§ Exercise requirements
Pull every line of the entries that has the word "public".

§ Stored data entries
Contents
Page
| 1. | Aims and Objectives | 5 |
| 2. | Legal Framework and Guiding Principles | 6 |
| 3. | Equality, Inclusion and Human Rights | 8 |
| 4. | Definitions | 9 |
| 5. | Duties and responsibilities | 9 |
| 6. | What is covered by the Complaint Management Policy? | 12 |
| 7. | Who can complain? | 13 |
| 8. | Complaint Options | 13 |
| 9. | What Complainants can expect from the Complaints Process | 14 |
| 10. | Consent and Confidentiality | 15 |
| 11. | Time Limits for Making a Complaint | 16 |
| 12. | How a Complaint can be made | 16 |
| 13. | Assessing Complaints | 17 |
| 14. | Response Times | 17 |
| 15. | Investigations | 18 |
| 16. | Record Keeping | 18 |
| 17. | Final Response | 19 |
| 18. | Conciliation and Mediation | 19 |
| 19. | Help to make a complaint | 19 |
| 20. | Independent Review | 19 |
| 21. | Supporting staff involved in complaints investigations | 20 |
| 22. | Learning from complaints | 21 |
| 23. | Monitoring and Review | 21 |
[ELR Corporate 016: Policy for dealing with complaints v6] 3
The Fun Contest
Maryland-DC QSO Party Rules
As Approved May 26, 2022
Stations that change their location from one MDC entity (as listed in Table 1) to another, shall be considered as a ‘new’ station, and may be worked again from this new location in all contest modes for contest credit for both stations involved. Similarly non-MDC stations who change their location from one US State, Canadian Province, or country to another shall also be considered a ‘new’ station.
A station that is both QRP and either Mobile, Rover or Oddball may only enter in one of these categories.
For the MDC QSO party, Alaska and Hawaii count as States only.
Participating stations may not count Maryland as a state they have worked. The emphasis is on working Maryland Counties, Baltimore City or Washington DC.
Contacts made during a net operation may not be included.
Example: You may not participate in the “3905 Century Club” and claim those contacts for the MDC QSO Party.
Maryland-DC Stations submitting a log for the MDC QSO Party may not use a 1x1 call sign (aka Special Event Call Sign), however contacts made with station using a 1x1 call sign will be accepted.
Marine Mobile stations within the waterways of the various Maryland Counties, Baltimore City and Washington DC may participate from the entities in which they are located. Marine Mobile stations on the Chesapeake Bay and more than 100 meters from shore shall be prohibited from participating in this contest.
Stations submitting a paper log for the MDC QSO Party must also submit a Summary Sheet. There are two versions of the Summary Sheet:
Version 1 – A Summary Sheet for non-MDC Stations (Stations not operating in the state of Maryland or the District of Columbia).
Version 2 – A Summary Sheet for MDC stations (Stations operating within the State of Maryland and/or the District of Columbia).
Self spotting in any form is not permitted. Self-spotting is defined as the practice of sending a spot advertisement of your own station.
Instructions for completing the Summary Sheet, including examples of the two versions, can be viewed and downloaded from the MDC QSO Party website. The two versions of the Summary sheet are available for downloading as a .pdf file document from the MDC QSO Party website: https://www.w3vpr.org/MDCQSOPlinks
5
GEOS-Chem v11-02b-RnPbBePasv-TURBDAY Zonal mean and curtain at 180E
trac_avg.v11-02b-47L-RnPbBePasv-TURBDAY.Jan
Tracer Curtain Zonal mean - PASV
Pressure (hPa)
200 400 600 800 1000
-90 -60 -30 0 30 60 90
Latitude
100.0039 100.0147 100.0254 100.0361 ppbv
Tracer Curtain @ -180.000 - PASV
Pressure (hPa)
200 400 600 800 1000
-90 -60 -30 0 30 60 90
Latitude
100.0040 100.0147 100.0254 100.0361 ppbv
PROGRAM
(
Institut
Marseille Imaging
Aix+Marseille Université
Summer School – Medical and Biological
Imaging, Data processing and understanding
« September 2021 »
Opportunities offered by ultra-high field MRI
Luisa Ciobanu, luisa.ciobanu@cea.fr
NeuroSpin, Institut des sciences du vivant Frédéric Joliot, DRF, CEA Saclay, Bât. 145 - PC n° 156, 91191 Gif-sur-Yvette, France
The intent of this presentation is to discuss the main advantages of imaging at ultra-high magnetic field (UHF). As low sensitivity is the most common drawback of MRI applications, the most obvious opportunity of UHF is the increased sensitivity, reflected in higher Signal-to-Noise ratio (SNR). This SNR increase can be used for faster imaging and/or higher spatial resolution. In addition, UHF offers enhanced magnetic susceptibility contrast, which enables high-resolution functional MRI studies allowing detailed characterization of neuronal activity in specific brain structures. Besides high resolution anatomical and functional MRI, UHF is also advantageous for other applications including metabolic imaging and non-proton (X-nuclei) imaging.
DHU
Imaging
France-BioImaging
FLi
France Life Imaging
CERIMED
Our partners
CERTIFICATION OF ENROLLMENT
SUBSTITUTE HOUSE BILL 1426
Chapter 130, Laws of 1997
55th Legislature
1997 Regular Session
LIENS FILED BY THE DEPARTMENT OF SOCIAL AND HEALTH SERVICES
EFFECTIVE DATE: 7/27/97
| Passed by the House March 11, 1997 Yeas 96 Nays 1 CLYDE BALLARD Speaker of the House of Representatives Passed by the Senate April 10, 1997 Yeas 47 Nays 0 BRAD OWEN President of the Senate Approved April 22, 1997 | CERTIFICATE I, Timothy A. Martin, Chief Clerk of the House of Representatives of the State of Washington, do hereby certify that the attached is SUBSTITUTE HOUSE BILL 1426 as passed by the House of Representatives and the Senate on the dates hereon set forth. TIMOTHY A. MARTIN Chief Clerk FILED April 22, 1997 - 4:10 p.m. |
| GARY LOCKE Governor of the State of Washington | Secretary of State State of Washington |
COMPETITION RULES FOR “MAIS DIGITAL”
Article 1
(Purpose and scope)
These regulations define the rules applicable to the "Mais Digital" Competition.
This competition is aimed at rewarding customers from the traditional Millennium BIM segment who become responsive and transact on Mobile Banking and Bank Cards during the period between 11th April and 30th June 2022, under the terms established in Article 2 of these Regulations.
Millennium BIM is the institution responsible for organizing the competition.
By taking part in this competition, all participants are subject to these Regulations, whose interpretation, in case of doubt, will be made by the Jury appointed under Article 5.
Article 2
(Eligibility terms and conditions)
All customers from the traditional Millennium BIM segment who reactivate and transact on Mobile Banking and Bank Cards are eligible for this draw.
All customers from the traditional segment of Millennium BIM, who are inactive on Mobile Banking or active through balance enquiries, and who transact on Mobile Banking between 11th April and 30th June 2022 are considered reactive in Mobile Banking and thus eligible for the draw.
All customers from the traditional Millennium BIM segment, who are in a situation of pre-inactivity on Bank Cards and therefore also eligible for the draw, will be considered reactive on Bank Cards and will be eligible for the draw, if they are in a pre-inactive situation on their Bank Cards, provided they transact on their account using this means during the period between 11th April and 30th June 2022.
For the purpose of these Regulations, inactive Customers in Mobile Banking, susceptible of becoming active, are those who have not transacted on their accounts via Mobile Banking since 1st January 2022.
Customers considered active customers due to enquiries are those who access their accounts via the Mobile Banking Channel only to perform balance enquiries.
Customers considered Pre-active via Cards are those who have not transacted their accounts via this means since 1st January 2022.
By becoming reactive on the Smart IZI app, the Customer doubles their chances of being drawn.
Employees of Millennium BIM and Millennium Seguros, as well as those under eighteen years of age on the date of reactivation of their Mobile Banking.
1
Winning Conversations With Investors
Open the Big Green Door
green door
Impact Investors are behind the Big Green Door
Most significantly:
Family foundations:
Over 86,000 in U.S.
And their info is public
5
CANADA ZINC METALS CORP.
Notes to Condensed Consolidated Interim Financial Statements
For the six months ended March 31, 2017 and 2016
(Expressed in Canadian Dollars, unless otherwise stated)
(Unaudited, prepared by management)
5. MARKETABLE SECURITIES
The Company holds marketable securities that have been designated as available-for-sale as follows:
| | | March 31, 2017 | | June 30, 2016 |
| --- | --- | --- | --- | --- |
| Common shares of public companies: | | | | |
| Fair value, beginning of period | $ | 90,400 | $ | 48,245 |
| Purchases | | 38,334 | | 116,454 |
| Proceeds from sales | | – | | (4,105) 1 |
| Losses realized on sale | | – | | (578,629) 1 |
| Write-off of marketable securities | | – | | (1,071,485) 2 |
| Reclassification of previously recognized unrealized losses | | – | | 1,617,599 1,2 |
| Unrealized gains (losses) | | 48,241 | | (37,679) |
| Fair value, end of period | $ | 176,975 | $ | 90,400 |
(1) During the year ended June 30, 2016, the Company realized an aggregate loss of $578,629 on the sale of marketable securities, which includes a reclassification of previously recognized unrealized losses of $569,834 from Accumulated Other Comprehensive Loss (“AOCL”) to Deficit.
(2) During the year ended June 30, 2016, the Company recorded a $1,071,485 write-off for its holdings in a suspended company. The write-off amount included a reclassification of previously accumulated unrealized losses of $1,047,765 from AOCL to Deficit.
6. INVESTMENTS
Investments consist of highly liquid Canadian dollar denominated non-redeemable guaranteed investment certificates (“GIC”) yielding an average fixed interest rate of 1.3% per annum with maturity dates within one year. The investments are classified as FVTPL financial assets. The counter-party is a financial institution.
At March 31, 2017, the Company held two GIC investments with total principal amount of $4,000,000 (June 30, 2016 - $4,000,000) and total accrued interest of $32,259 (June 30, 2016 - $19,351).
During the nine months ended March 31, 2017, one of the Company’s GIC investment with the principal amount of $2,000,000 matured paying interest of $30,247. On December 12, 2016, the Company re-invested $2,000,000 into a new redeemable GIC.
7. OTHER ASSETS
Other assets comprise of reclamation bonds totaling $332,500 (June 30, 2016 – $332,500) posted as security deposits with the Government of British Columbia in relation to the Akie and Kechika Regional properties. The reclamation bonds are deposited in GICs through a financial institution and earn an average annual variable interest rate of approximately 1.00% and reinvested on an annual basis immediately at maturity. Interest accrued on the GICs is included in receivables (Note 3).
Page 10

§ Solution to the exercise
And their info is public
| Common shares of public companies: | | | | |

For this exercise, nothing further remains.